Boris Nemtsov, um primeiro-vice-premier que desafiou o magnata do petróleo e da mídia este ano, disse que Berezovsky, 51 anos, foi demitido por usar sua passagem de um ano pelo Kremlin para promover seus interesses empresariais.
"O presidente tomou tal decisão de acordo com suas convicções. Ele tem regularmente advertido todos os oficiais que eles não podem misturar seus deveres", afirmou ele, segundo a agência Itar-Tass.
Berezovsky deu o troco, acusando o outro primeiro-vice-premier Anatoly Chubais de "hipocrisia" no uso de sua função como chefe do processo de privatização para favorecer um grupo empresarial rival, que derrotou Berezovsky e outros na disputa por antigas empresas estatais nos últimos meses.
Berezovsky, um dos vários magnatas que jogaram seu peso financeiro e posições na mídia na campanha coordenada por Chubais para a reeleição de Yeltsin no ano passado, prometeu continuar na política, apesar de ter descartado sua candidatura à presidência.
Prometendo não se colocar contra o presidente de 66 anos, a quem ele disse irá apoiar caso concorra novamente ao cargo, Berezovsky acusou Chubais de desrespeito do tipo bolchevique a posições de outros e de ter uma influência indevida sobre o líder do Kremlin.


ELEIÇÕES

Republicanos ficam com principais cargos nos EUA

Da AE/Reuter - Nova York

As eleições de anteontem foram para dois governos estaduais, 11 prefeituras, referendos para aprovação de projetos de lei em cinco estados e uma cadeira vacante no Congresso.
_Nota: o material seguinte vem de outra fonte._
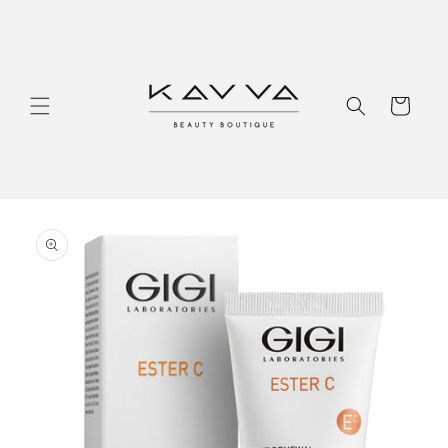
Перейти
к
контенту
Корзина
Перейти к
информации
о продукте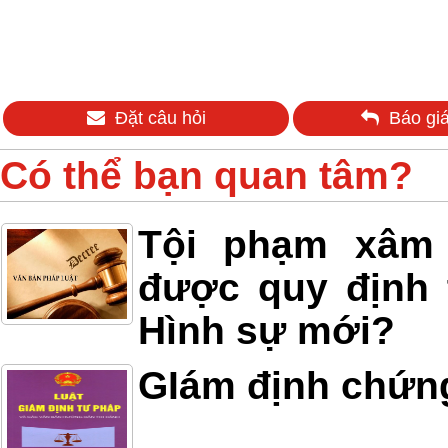
Đặt câu hỏi
Báo giá
Có thể bạn quan tâm?
Tội phạm xâm h
được quy định 
Hình sự mới?
GIám định chứn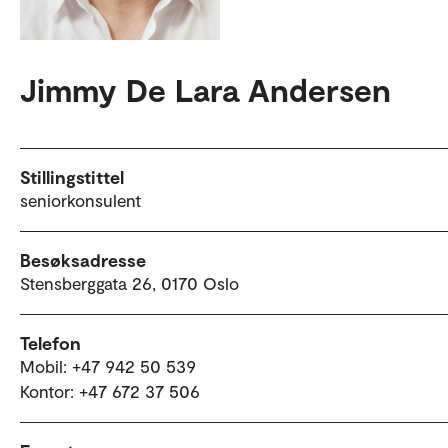
Jimmy De Lara Andersen
Stillingstittel
seniorkonsulent
Besøksadresse
Stensberggata 26, 0170 Oslo
Telefon
Mobil: +47 942 50 539
Kontor: +47 672 37 506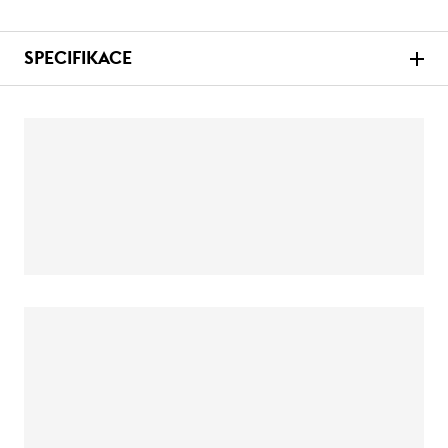
SPECIFIKACE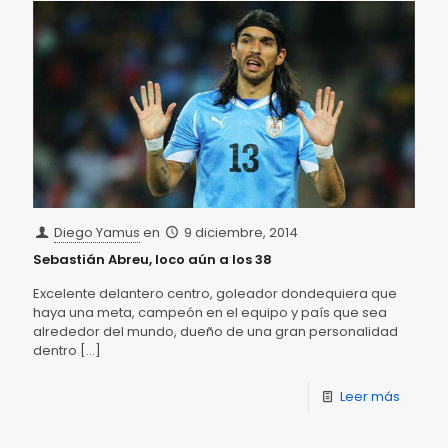
Diego Yamus
en
9 diciembre, 2014
Sebastián Abreu, loco aún a los 38
Excelente delantero centro, goleador dondequiera que
haya una meta, campeón en el equipo y país que sea
alrededor del mundo, dueño de una gran personalidad
dentro
[…]
Leer más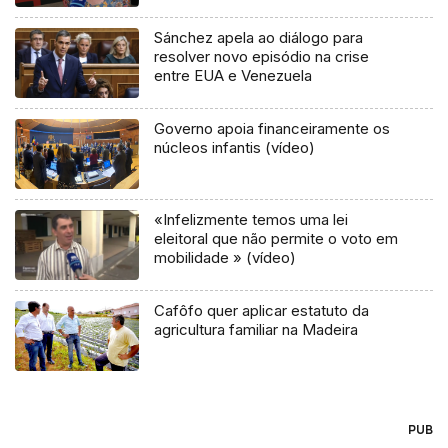
Sánchez apela ao diálogo para
resolver novo episódio na crise
entre EUA e Venezuela
Governo apoia financeiramente os
núcleos infantis (vídeo)
«Infelizmente temos uma lei
eleitoral que não permite o voto em
mobilidade » (vídeo)
Cafôfo quer aplicar estatuto da
agricultura familiar na Madeira
PUB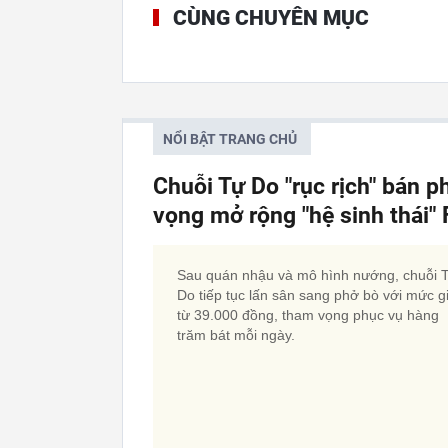
CÙNG CHUYÊN MỤC
NỔI BẬT TRANG CHỦ
Chuỗi Tự Do "rục rịch" bán p
vọng mở rộng "hệ sinh thái
Sau quán nhậu và mô hình nướng, chuỗi 
Do tiếp tục lấn sân sang phở bò với mức g
từ 39.000 đồng, tham vọng phục vụ hàng
trăm bát mỗi ngày.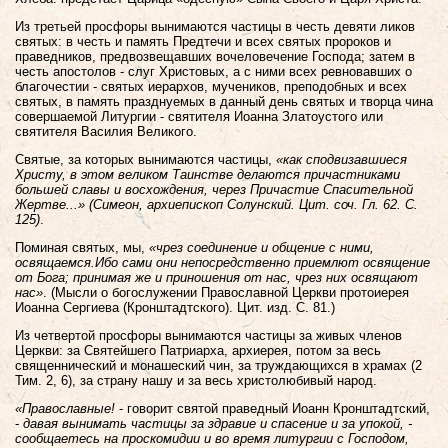
Из третьей просфоры вынимаются частицы в честь девяти ликов
святых: в честь и память Предтечи и всех святых пророков и
праведников, предвозвещавших вочеловечение Господа; затем в
честь апостолов - слуг Христовых, а с ними всех ревновавших о
благочестии - святых иерархов, мучеников, преподобных и всех
святых, в память празднуемых в данный день святых и творца чина
совершаемой Литургии - святителя Иоанна Златоустого или
святителя Василия Великого.
Святые, за которых вынимаются частицы,
«как сподвизавшиеся
Христу, в этом великом Таинстве делаются причастниками
большей славы и восхождения, через Причастие Спасительной
Жертве...» (Симеон, архиепископ Солунский. Цит. соч. Гл. 62. С.
125)
.
Поминая святых, мы,
«чрез соединение и общение с ними,
освящаемся.Ибо сами они непосредственно приемлют освящение
от Бога; принимая же и приношения от нас, чрез них освящают
нас»
. (Мысли о богослужении Православной Церкви протоиерея
Иоанна Сергиева (Кронштадтского). Цит. изд. С. 81.)
Из четвертой просфоры вынимаются частицы за живых членов
Церкви: за Святейшего Патриарха, архиерея, потом за весь
священнический и монашеский чин, за труждающихся в храмах (2
Тим. 2, 6), за страну нашу и за весь христолюбивый народ.
«Православные!
- говорит святой праведный Иоанн Кронштадтский,
-
давая вынимать частицы за здравие и спасение и за упокой, -
сообщаетесь на проскомидии и во время литургии с Господом,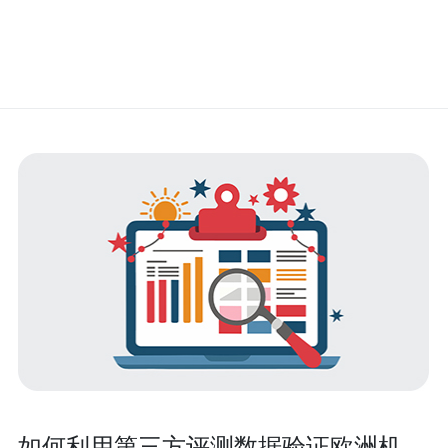
如何利用第三方评测数据验证欧洲机房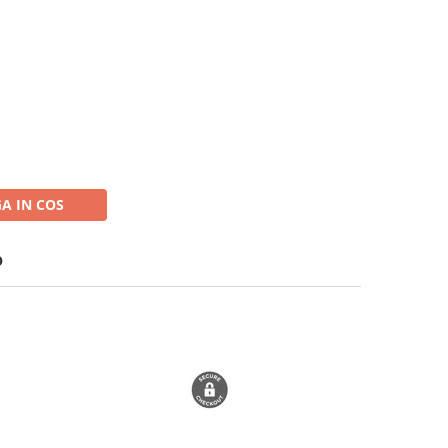
A IN COS
O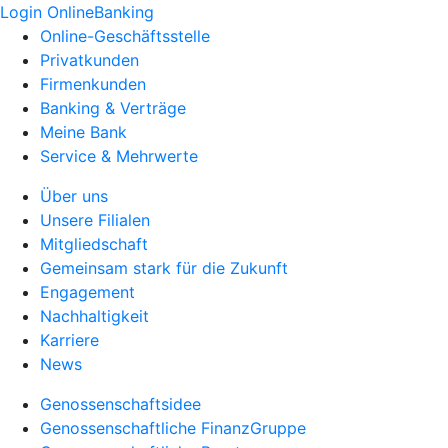
Login OnlineBanking
Online-Geschäftsstelle
Privatkunden
Firmenkunden
Banking & Verträge
Meine Bank
Service & Mehrwerte
Über uns
Unsere Filialen
Mitgliedschaft
Gemeinsam stark für die Zukunft
Engagement
Nachhaltigkeit
Karriere
News
Genossenschaftsidee
Genossenschaftliche FinanzGruppe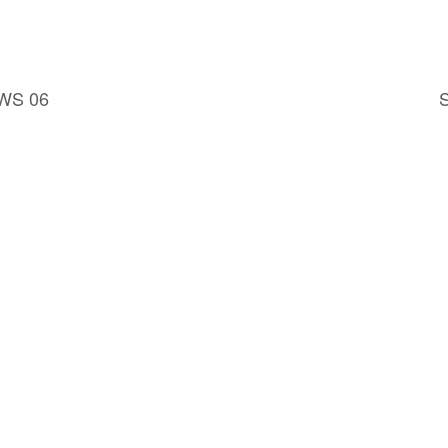
FWS 06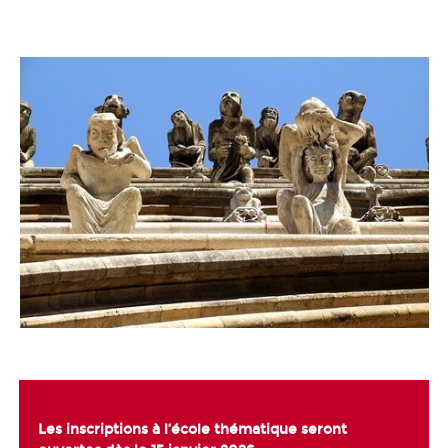
Les inscriptions à l’école thématique seront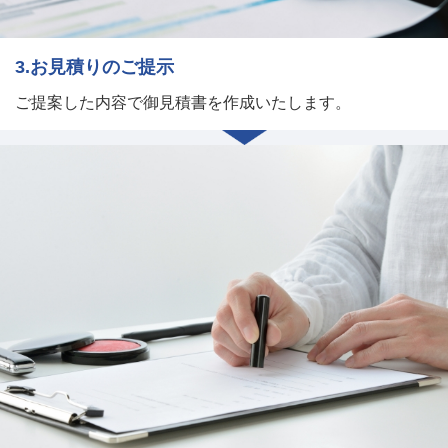
3.お見積りのご提示
ご提案した内容で御見積書を作成いたします。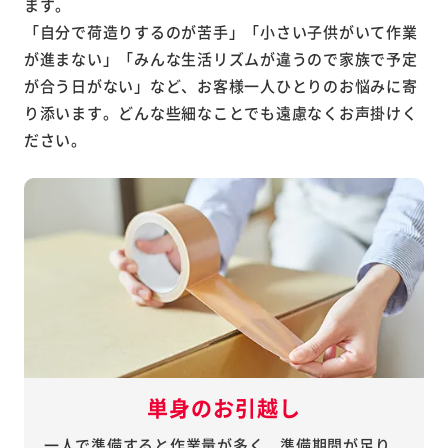
ます。
「自分で荷造りするのが苦手」「小さい子供がいて作業
が進まない」「みんな生活リズムが違うので家族で予定
が合う日がない」など、お客様一人ひとりのお悩みに寄
り添います。どんな些細なことでも遠慮なくお声掛けく
ださい。
単身のお引越し
一人で準備すると作業量が多く、準備期間が足り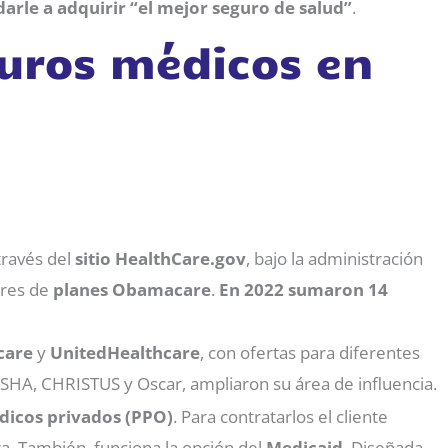
arle a adquirir “el mejor seguro de salud”
.
uros médicos en
través del
sitio HealthCare.gov
, bajo la administración
ores de
planes Obamacare
.
En 2022 sumaron 14
care
y
UnitedHealthcare
, con ofertas para diferentes
SHA, CHRISTUS y Oscar, ampliaron su área de influencia.
dicos privados (PPO)
. Para contratarlos el cliente
. También, funciona la opción del
Medicaid
. Diseñada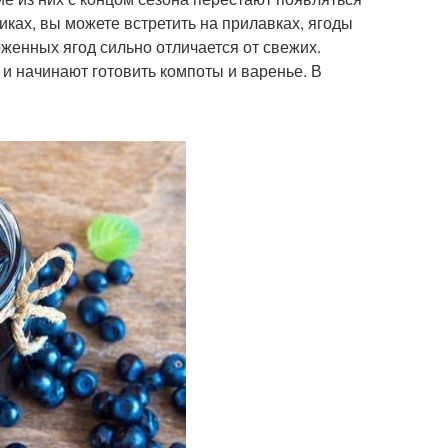
ках, вы можете встретить на прилавках, ягоды
женных ягод сильно отличается от свежих.
и начинают готовить компоты и варенье. В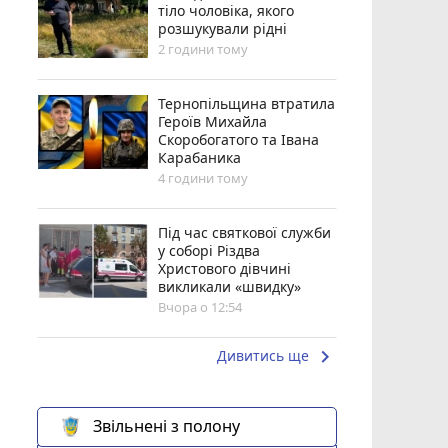
тіло чоловіка, якого
розшукували рідні
2 години тому
Тернопільщина втратила
Героїв Михайла
Скоробогатого та Івана
Карабаника
4 години тому
Під час святкової служби
у соборі Різдва
Христового дівчині
викликали «швидку»
Вчора о 12:54
keyboard_arrow_right
Дивитись ще
Звільнені з полону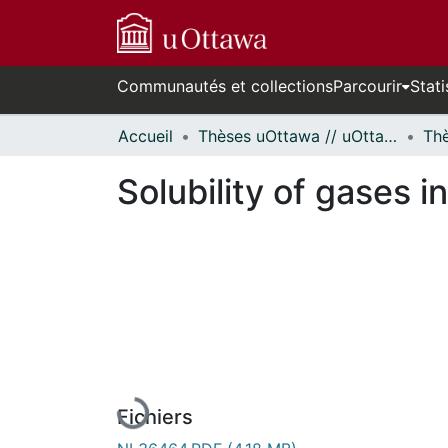
Communautés et collections
Parcourir
Stati
Accueil
Thèses uOttawa // uOttawa Theses
Solubility of gases in
En cours de chargement...
Fichiers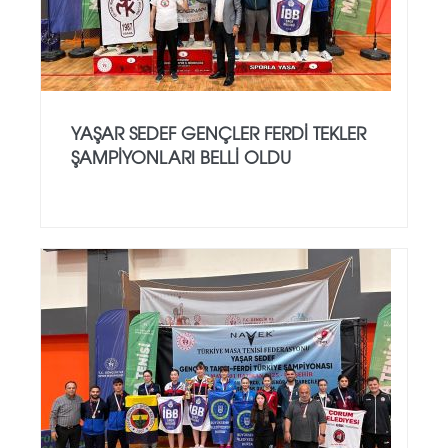
YAŞAR SEDEF GENÇLER FERDI TEKLER
ŞAMPIYONLARI BELLI OLDU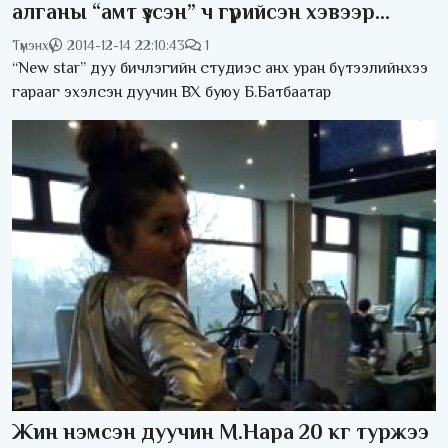
алганы “амт үзсэн” ч гүрийсэн хэвээр...
Түмэнхүү
2014-12-14 22:10:43
1
“New star” дуу бичлэгийн студиэс анх уран бүтээлийнхээ
гарааг эхэлсэн дуучин ВХ буюу Б.Батбаатар
Жин нэмсэн дуучин М.Нара 20 кг туржээ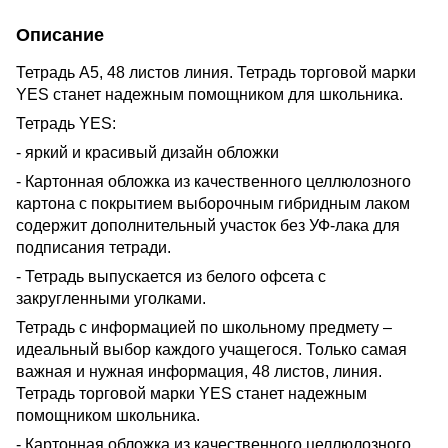
Описание
Тетрадь А5, 48 листов линия. Тетрадь торговой марки
YES станет надежным помощником для школьника.
Тетрадь YES:
- яркий и красивый дизайн обложки
- Картонная обложка из качественного целлюлозного
картона с покрытием выборочным гибридным лаком
содержит дополнительный участок без УФ-лака для
подписания тетради.
- Тетрадь выпускается из белого офсета с
закругленными уголками.
Тетрадь с информацией по школьному предмету –
идеальный выбор каждого учащегося. Только самая
важная и нужная информация, 48 листов, линия.
Тетрадь торговой марки YES станет надежным
помощником школьника.
- Картонная обложка из качественного целлюлозного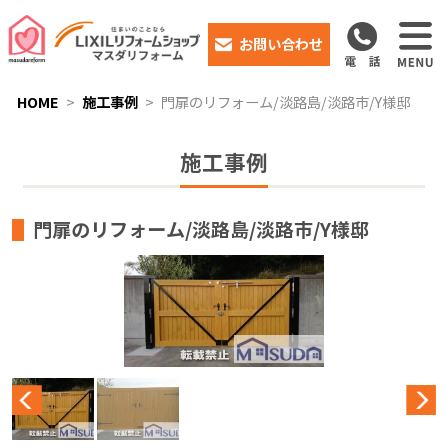
お問い合わせ
HOME
施工事例
門扉のリフォーム/淡路島/淡路市/Y様邸
施工事例
門扉のリフォーム/淡路島/淡路市/Y様邸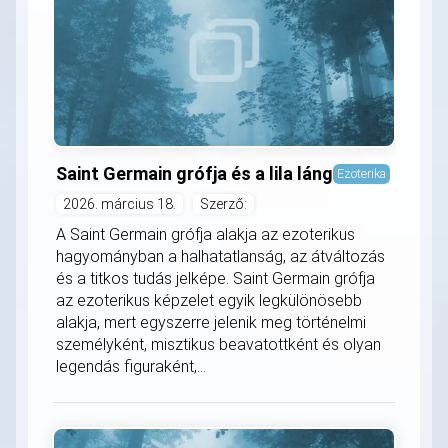
Saint Germain grófja és a lila láng
Ezoterika
2026. március 18.
Szerző:
A Saint Germain grófja alakja az ezoterikus
hagyományban a halhatatlanság, az átváltozás
és a titkos tudás jelképe. Saint Germain grófja
az ezoterikus képzelet egyik legkülönösebb
alakja, mert egyszerre jelenik meg történelmi
személyként, misztikus beavatottként és olyan
legendás figuraként,...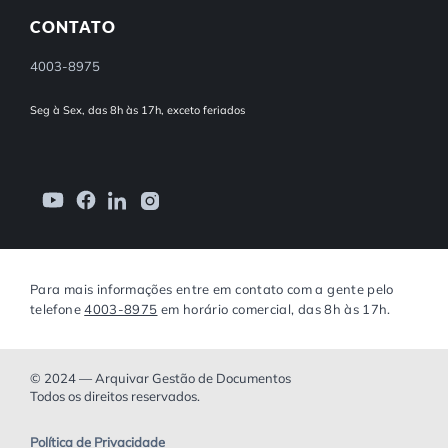
CONTATO
4003-8975
Seg à Sex, das 8h às 17h, exceto feriados
Para mais informações entre em contato com a gente pelo
telefone
4003-8975
em horário comercial, das 8h às 17h.
© 2024 — Arquivar Gestão de Documentos
Todos os direitos reservados.
Política de Privacidade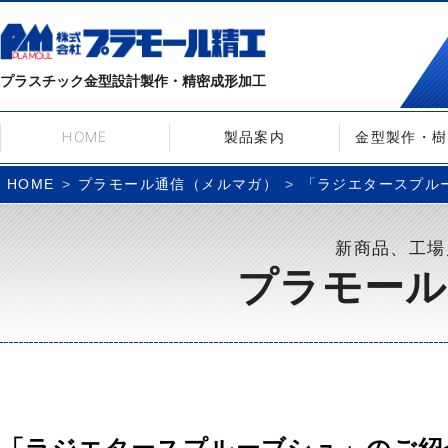
プラスチック金型設計製作・精密成形加工
HOME
製品案内
金型製作・樹
プラモール通信（メルマガ）
「ラジエタースプルーブ
HOME
新商品、工場
プラモール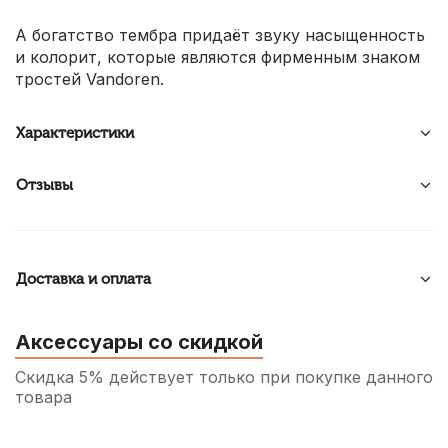
А богатство тембра придаёт звуку насыщенность
и колорит, которые являются фирменным знаком
тростей Vandoren.
Характеристики
Отзывы
Доставка и оплата
Аксессуары со скидкой
Скидка 5% действует только при покупке данного
товара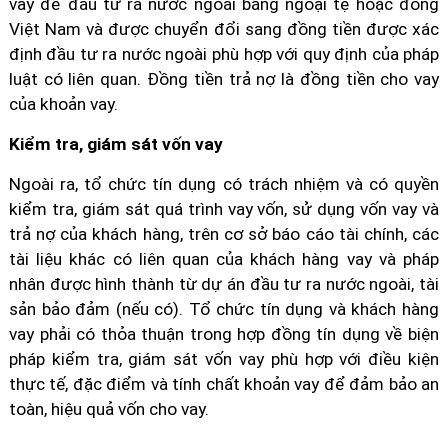
vay để đầu tư ra nước ngoài bằng ngoại tệ hoặc đồng
Việt Nam và được chuyển đổi sang đồng tiền được xác
định đầu tư ra nước ngoài phù hợp với quy định của pháp
luật có liên quan. Đồng tiền trả nợ là đồng tiền cho vay
của khoản vay.
Kiểm tra, giám sát vốn vay
Ngoài ra, tổ chức tín dụng có trách nhiệm và có quyền
kiểm tra, giám sát quá trình vay vốn, sử dụng vốn vay và
trả nợ của khách hàng, trên cơ sở báo cáo tài chính, các
tài liệu khác có liên quan của khách hàng vay và pháp
nhân được hình thành từ dự án đầu tư ra nước ngoài, tài
sản bảo đảm (nếu có). Tổ chức tín dụng và khách hàng
vay phải có thỏa thuận trong hợp đồng tín dụng về biện
pháp kiểm tra, giám sát vốn vay phù hợp với điều kiện
thực tế, đặc điểm và tính chất khoản vay để đảm bảo an
toàn, hiệu quả vốn cho vay.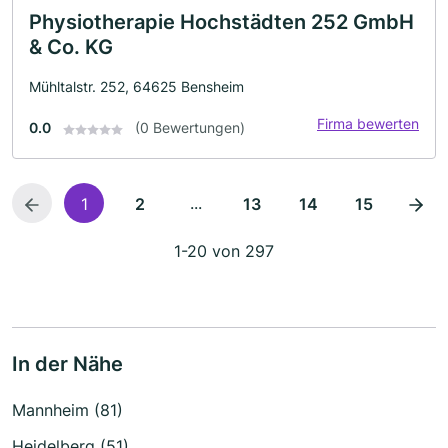
Physiotherapie Hochstädten 252 GmbH
& Co. KG
Mühltalstr. 252, 64625 Bensheim
Firma bewerten
0.0
(0 Bewertungen)
...
1
2
13
14
15
1-20 von 297
In der Nähe
Mannheim (81)
Heidelberg (51)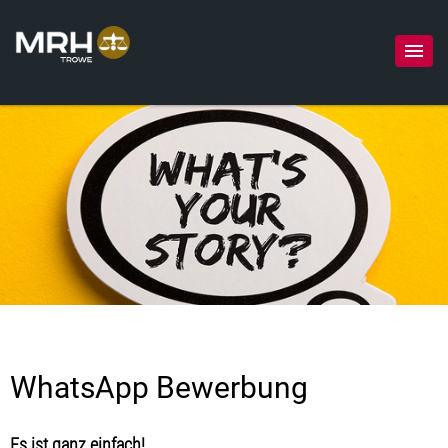
WhatsApp Bewerbung
Es ist ganz einfach!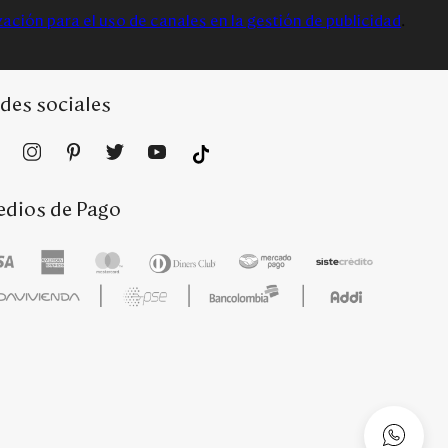
zación para el uso de canales en la gestión de publicidad
.
des sociales
dios de Pago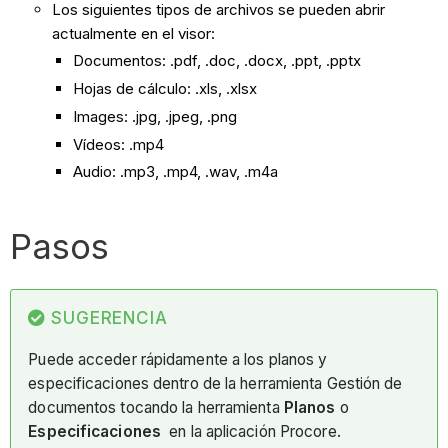
Los siguientes tipos de archivos se pueden abrir
actualmente en el visor:
Documentos: .pdf, .doc, .docx, .ppt, .pptx
Hojas de cálculo: .xls, .xlsx
Images: .jpg, .jpeg, .png
Vídeos: .mp4
Audio: .mp3, .mp4, .wav, .m4a
Pasos
SUGERENCIA
Puede acceder rápidamente a los planos y
especificaciones dentro de la herramienta Gestión de
documentos tocando la herramienta
Planos
o
Especificaciones
en la aplicación Procore.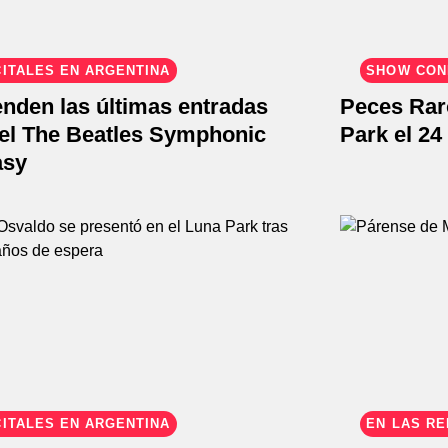
ITALES EN ARGENTINA
SHOW CON
nden las últimas entradas
Peces Raro
 el The Beatles Symphonic
Park el 2
asy
ITALES EN ARGENTINA
EN LAS R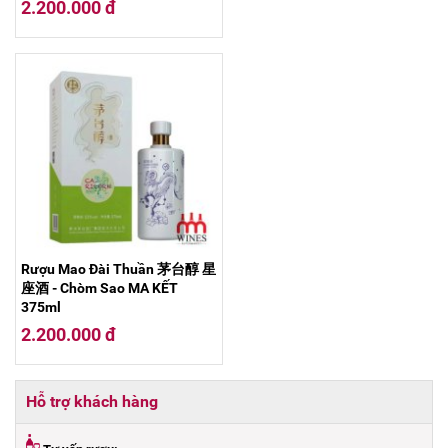
2.200.000 đ
Rượu Mao Đài Thuần 茅台醇 星
座酒 - Chòm Sao MA KẾT
375ml
2.200.000 đ
Hỗ trợ khách hàng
Os resultados favoreceram aos republicanos. Mas, e o melhor exemplo foi o ocorrido em Nova York, desta vez o eleitorado respondeu a plataformas não-ideológicas. A próxima disputa importante entre os partidos Republicano e Democrata ocorrerá no ano que vem.
Em Nova Jersey, a governadora republicana Christie Whitmann se manteve no cargo com uma vantagem de apenas um ponto percentual dos votos - 47% a 46%. No ano passado, ela tinha sido cogitada para vice na chapa de Bob Dole à presidência. No início da campanha, era favoritíssima, enquanto o rival democrata, Jim McGreevey, era um desconhecido. Mas ele conseguiu subir até o empate técnico nas pesquisas, sempre batendo na tecla de reduzir o seguro obrigatório para carros - uma plataforma e tanto num país com 200 milhões de veículos.
Em cinco estados, o povo votou em referendo a projetos de lei. No Maine, negando aos doentes mentais o direito ao voto. No Oregon, mantendo o direito ao suicídio assistido. Em Washington, rejeitando o uso medicinal de maconha. Em Nova York, declinando do direito de convocar uma convenção para examinar a Constituição estadual. E no Texas, criando programas para minorias em Houston.